Progress Report

The Realization of an Avatar-Symbiotic Society where Everyone can Perform Active Roles without Constraint3. Human level knowledge and concept acquisition

Progress until FY2022

1. Outline of the project

In this project, we work on the acquisition of human knowledge and concepts necessary for advanced cognitive abilities, knowledge sharing among cybernetic avatars (CAs), and understanding of the operator's intentions to realize semi-autonomous functions for cybernetic avatars (CAs) that move according to the user's intentions.
This knowledge and concept acquisition requires combining visual information with human-level knowledge and concepts and information from different modalities, including natural language. We also aim for CAs to acquire knowledge and concepts that can be shared with humans through the fusion of different modalities, such as visual information and natural language, and the realization of dialogues for knowledge sharing and acquisition in various real-world environments. Furthermore, observations and dialogues based on the acquired knowledge and concepts are used to understand the intentions of operators and users. Since it is difficult to control the environment for interactions between CA, operators, and users, and since the amount of data obtained is small, we will develop a new method for learning with a small amount of data to acquire new knowledge and concepts.

2. Outcome so far

In order for CA to share knowledge and interact with humans, it is essential to understand not only the real world semantically, but also the underlying geometry. In particular, geometrical understanding requires spatio-temporal modelling, including non-rigid objects that change shape over time. The object deforms drastically from moment to moment, and the point cloud representing the observed appearance and depth varies greatly, even if the object is the same. To solve this problem, we worked on matching and registration problems between point clouds of partial observations with large deformations and a free-form deformation method for radiance fields.
For partial point cloud matching in rigid and deformed scenes, we propose a learning-based method. The features of our method are a position encoding technique that separates the point cloud representation into a feature space and a three-dimensional position space to represent relative distance information, and a repositioning technique that changes the relative positions between point clouds. Our proposed method achieves twice the reproducibility of non-rigid feature matching compared to previous studies on a particularly challenging dataset for non-rigid point cloud matching. Our work has been accepted for oral presentation at CVPR2022.

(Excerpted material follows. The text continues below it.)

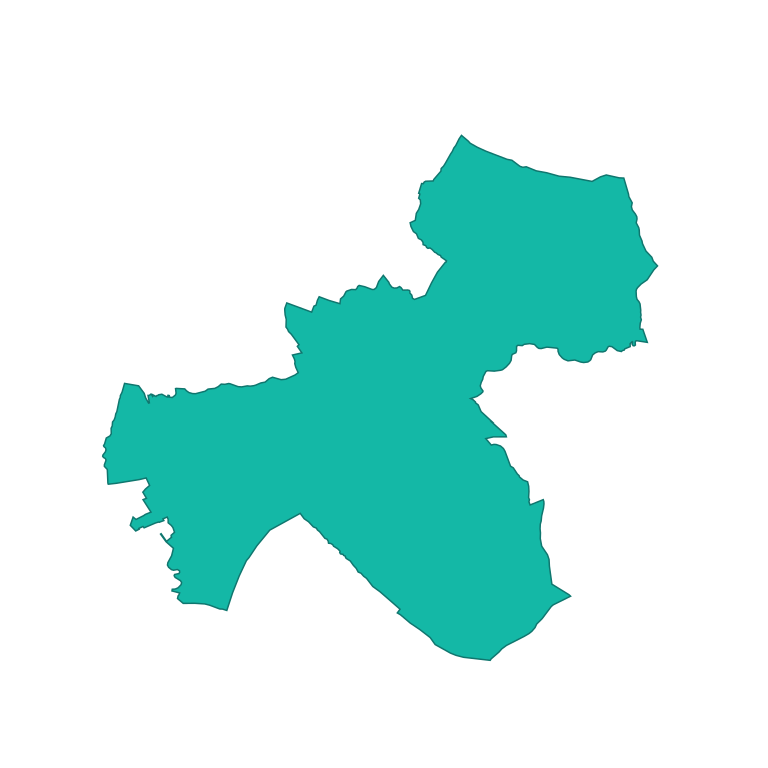 Gherla, Cluj, Romania (Robinson projection), rotated 199°
{"feature_id": "2599482B28872451639658", "entity_name": "Gherla", "entity_type": "district", "adm_level": 2, "iso_a3": "ROU", "parent_name": "Romania", "parent_adm1": "Cluj", "projection": "robinson", "projection_center": [23.886, 47.009], "detail": "fine", "context": "isolated", "style": "filled", "palette": "teal", "viewbox_px": 768, "rotation_deg": 199, "n_neighbors": 0, "source": "geoboundaries", "source_scale": "gbopen_adm2", "svg_char_len": 6171}
<svg xmlns="http://www.w3.org/2000/svg" viewBox="0 0 768 768"><g transform="rotate(199 384 384)"><path d="M391.7,644.3L392.8,640.3L393.8,632.8L394.8,629.9L395.1,626.2L395.9,623.3L397.8,612.9L398.6,609.4L400.1,606.4L399.5,603.7L403.5,593.7L403.6,592.0L410.6,589.3L411.7,588.1L412.1,586.2L413.7,585.8L413.3,575.6L412.3,575.6L411.9,575.0L411.7,570.9L409.6,569.9L408.0,566.3L408.0,560.4L409.0,555.9L407.7,548.9L411.8,545.0L409.8,541.7L405.8,537.7L402.2,536.6L398.9,532.9L395.5,532.4L393.2,530.6L392.4,528.5L389.9,528.4L389.0,528.0L388.2,527.0L386.6,526.6L384.8,527.6L382.4,526.9L379.0,525.1L377.5,525.0L375.0,524.0L372.4,523.9L371.2,522.6L365.0,520.8L365.0,519.5L365.6,519.2L369.9,507.1L372.0,495.0L373.6,481.3L382.7,473.9L384.9,474.3L386.7,477.1L389.2,478.5L389.7,480.1L390.4,480.7L392.1,480.6L396.7,478.9L399.3,480.7L401.0,481.2L403.1,479.0L405.6,478.0L408.1,478.1L411.5,480.4L412.5,481.7L420.0,486.5L422.4,479.2L422.6,472.7L424.1,470.2L426.0,469.5L433.9,469.7L439.6,469.1L440.6,467.6L440.7,465.8L441.5,464.0L445.5,462.8L449.4,459.8L450.0,458.8L450.7,454.0L452.8,450.3L451.8,445.6L463.3,445.1L473.7,445.4L474.2,441.5L473.9,436.4L475.6,434.8L475.8,428.4L502.3,429.0L502.4,423.3L502.0,421.8L500.0,417.2L497.5,413.3L495.2,405.9L493.0,404.4L491.3,402.5L487.9,400.9L477.2,393.5L478.2,391.4L471.8,386.7L480.0,381.6L476.9,378.5L475.4,376.2L475.0,374.2L472.8,371.0L468.8,366.8L471.1,363.5L478.5,356.5L482.7,354.6L491.6,354.1L494.3,351.7L497.0,347.1L500.8,344.9L504.9,341.2L506.6,340.0L509.8,338.4L512.7,337.7L517.7,334.9L521.1,334.0L529.7,334.1L531.0,333.9L534.3,331.9L537.9,330.9L539.9,327.5L542.5,324.8L548.7,321.9L550.7,319.0L559.0,313.5L561.9,312.6L565.6,312.4L568.6,313.3L570.8,314.5L579.0,312.2L579.6,311.8L577.6,307.6L577.6,306.6L577.7,305.5L579.8,302.3L582.7,301.7L583.2,303.1L583.7,303.2L584.6,302.9L584.2,301.3L585.3,301.1L590.7,302.0L593.5,300.5L594.0,299.7L594.9,299.2L595.5,298.0L598.9,298.5L598.4,297.8L598.9,297.8L598.9,297.1L600.7,298.6L601.2,298.5L602.2,296.8L603.4,296.4L599.7,289.8L600.4,289.3L604.9,293.3L607.7,297.1L615.4,302.4L629.5,300.1L629.0,290.9L629.5,287.2L629.0,285.3L629.2,283.4L627.6,270.9L627.9,268.4L627.4,265.2L627.5,262.1L628.3,259.7L627.3,255.8L627.6,253.3L625.7,248.2L626.2,245.7L629.0,242.5L628.7,236.4L629.1,234.4L628.4,233.6L626.5,232.9L625.4,231.2L625.4,228.9L626.6,225.5L626.5,224.1L625.3,223.2L623.5,222.9L622.4,222.1L622.0,220.9L622.1,216.6L621.6,215.1L617.8,213.1L612.8,200.4L612.1,199.5L604.9,202.9L584.2,214.0L578.3,217.7L572.6,211.8L575.4,206.9L576.8,203.2L571.4,198.6L574.2,196.2L562.6,187.0L567.2,183.0L568.4,181.3L574.4,175.2L577.9,176.5L577.9,167.8L570.9,164.2L568.2,167.0L568.8,167.6L565.5,170.8L564.0,169.9L554.8,178.2L552.2,180.1L551.5,180.1L547.7,183.2L549.1,184.5L545.7,187.6L544.1,185.9L542.9,182.5L539.0,181.0L536.8,179.5L533.8,175.6L536.0,171.7L535.8,170.9L535.0,170.0L538.4,164.4L546.0,169.9L546.4,169.3L538.7,163.9L529.6,160.1L528.9,152.5L530.2,144.7L529.8,142.3L528.0,140.6L524.6,139.3L522.4,139.4L519.0,141.3L516.6,140.9L515.9,139.4L516.2,138.0L520.0,135.7L520.0,134.4L518.5,133.1L512.5,131.8L510.8,130.5L510.5,128.3L511.8,125.4L512.5,124.1L514.7,122.1L517.4,121.0L517.1,119.3L509.2,119.9L509.2,118.0L509.7,116.7L509.4,113.9L502.4,111.2L491.7,115.0L481.8,117.7L476.8,118.1L466.0,117.8L463.4,118.6L458.9,118.7L459.2,137.4L458.4,155.5L456.6,172.2L455.2,175.7L451.5,189.7L444.4,208.7L421.1,234.4L415.6,230.6L410.5,229.2L404.3,225.9L401.0,225.7L399.4,224.3L396.8,223.4L389.6,218.8L387.5,218.8L385.7,217.4L384.6,215.4L382.3,215.9L380.2,215.4L378.8,214.2L374.3,213.2L371.1,211.6L371.0,210.2L369.8,209.2L367.2,209.6L366.4,208.8L364.5,208.6L363.9,207.5L363.0,206.8L358.3,205.7L353.8,202.5L350.2,200.6L347.2,197.8L344.1,197.6L340.6,195.6L337.3,194.6L328.7,188.9L320.2,186.3L295.5,176.3L296.9,171.9L293.4,171.2L281.4,166.5L270.2,163.5L257.8,159.3L250.8,154.3L233.6,151.2L227.6,150.9L219.8,151.5L193.6,157.3L193.2,159.0L188.0,168.0L186.4,171.9L183.1,176.7L169.4,190.9L165.6,195.3L163.7,198.3L161.9,202.8L161.5,206.7L158.1,213.6L153.4,228.1L152.0,230.4L138.5,244.1L140.5,245.0L160.1,249.4L168.3,265.6L170.8,271.8L173.9,275.8L182.1,282.0L185.9,288.7L187.6,294.2L189.3,297.9L190.6,302.4L190.8,305.7L192.0,310.6L192.8,318.6L193.7,322.7L194.6,324.9L195.8,326.5L206.5,317.2L208.6,319.8L208.8,321.9L210.3,323.7L212.0,329.7L213.9,334.4L216.4,338.3L221.1,338.5L225.6,340.2L226.5,341.4L228.6,342.3L234.4,346.8L237.6,347.5L247.7,359.8L250.1,361.9L253.6,363.3L258.2,363.3L260.4,362.7L262.7,361.2L270.0,365.5L263.4,369.6L251.1,373.9L252.3,375.6L266.4,381.6L269.8,383.1L269.1,383.3L283.2,389.5L288.1,394.9L291.3,396.0L291.7,396.8L294.6,398.1L297.4,398.4L292.0,402.6L289.2,406.3L288.0,408.7L288.1,409.6L291.1,411.8L292.4,413.6L292.6,417.2L292.2,420.6L292.6,423.4L291.7,429.1L290.4,430.3L283.9,432.1L278.1,435.0L276.6,436.1L274.1,439.9L272.1,444.4L271.5,447.7L272.5,452.4L272.3,453.8L269.5,456.5L269.5,458.5L270.9,462.8L270.0,464.2L265.8,465.3L264.3,467.2L259.4,469.6L254.6,470.4L250.9,468.5L249.1,468.1L246.9,468.7L242.0,471.9L232.2,474.2L231.3,474.0L230.6,473.2L230.1,471.6L227.9,468.9L224.0,466.7L221.7,466.0L217.6,465.8L211.4,468.8L205.2,468.8L202.2,469.3L198.4,471.2L197.0,473.1L196.4,474.3L196.2,479.4L194.5,482.1L192.1,484.3L187.5,485.6L185.5,487.1L184.9,488.3L184.2,492.1L183.4,493.0L180.6,493.5L174.3,491.5L170.1,492.0L169.4,493.3L167.9,494.3L167.8,495.6L163.4,499.5L164.4,502.3L163.1,504.8L162.6,504.6L162.2,502.2L160.8,501.3L159.6,501.7L159.0,502.7L160.1,505.3L159.8,506.8L159.2,507.2L148.6,509.1L157.1,520.0L159.7,519.2L160.5,520.7L161.5,524.9L161.6,528.5L163.2,530.8L163.4,532.8L164.7,535.3L165.3,537.4L168.0,543.1L169.7,544.8L172.3,546.4L173.8,548.7L175.9,553.9L176.1,555.8L175.6,557.7L173.4,562.3L169.1,568.2L166.0,579.9L163.8,584.7L169.4,587.8L172.0,591.0L179.6,595.0L185.3,600.9L186.6,603.2L190.9,607.9L192.8,612.7L194.0,614.7L198.0,618.5L198.5,622.4L199.4,624.4L201.6,626.5L205.9,629.4L207.8,632.2L208.3,636.1L213.5,640.9L214.6,643.1L224.3,656.8L228.7,655.5L241.9,654.0L246.8,650.3L253.2,643.3L275.3,640.1L286.1,637.5L299.0,636.7L309.5,635.1L320.2,635.7L323.3,634.1L326.4,634.1L335.9,637.2L340.8,636.5L363.4,637.3L372.7,638.2L380.9,639.7L383.4,641.1L391.7,644.3Z" fill="#14b8a6" stroke="#0f766e" stroke-width="1.5"/></g></svg>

In addition to partial point cloud matching, a study of non-rigid point cloud registration was also conducted. Non-rigid point cloud registration is challenging due to the high complexity of the unknown non-rigid motion. In this study, we solved this problem by using hierarchical motion decomposition. The hierarchical motion representation allows a multi-step decomposition from rigid-body to non-rigid-body motion, which leads to higher accuracy and speeds up the solution by a factor of 50 compared to existing neural network-based approaches. The work has been accepted for NeurIPS2022.

Furthermore, we proposed a new method to deform the radiance field: free-form deformation of the luminance field. This method uses a triangular mesh surrounding a foreground object, called a cage, as an interface and allows free-form deformation of the radiance field by manipulating the vertices of the cage. This work has been accepted for ECCV2022.

3. Future plans

The challenge will be to advance and integrate each element in the future.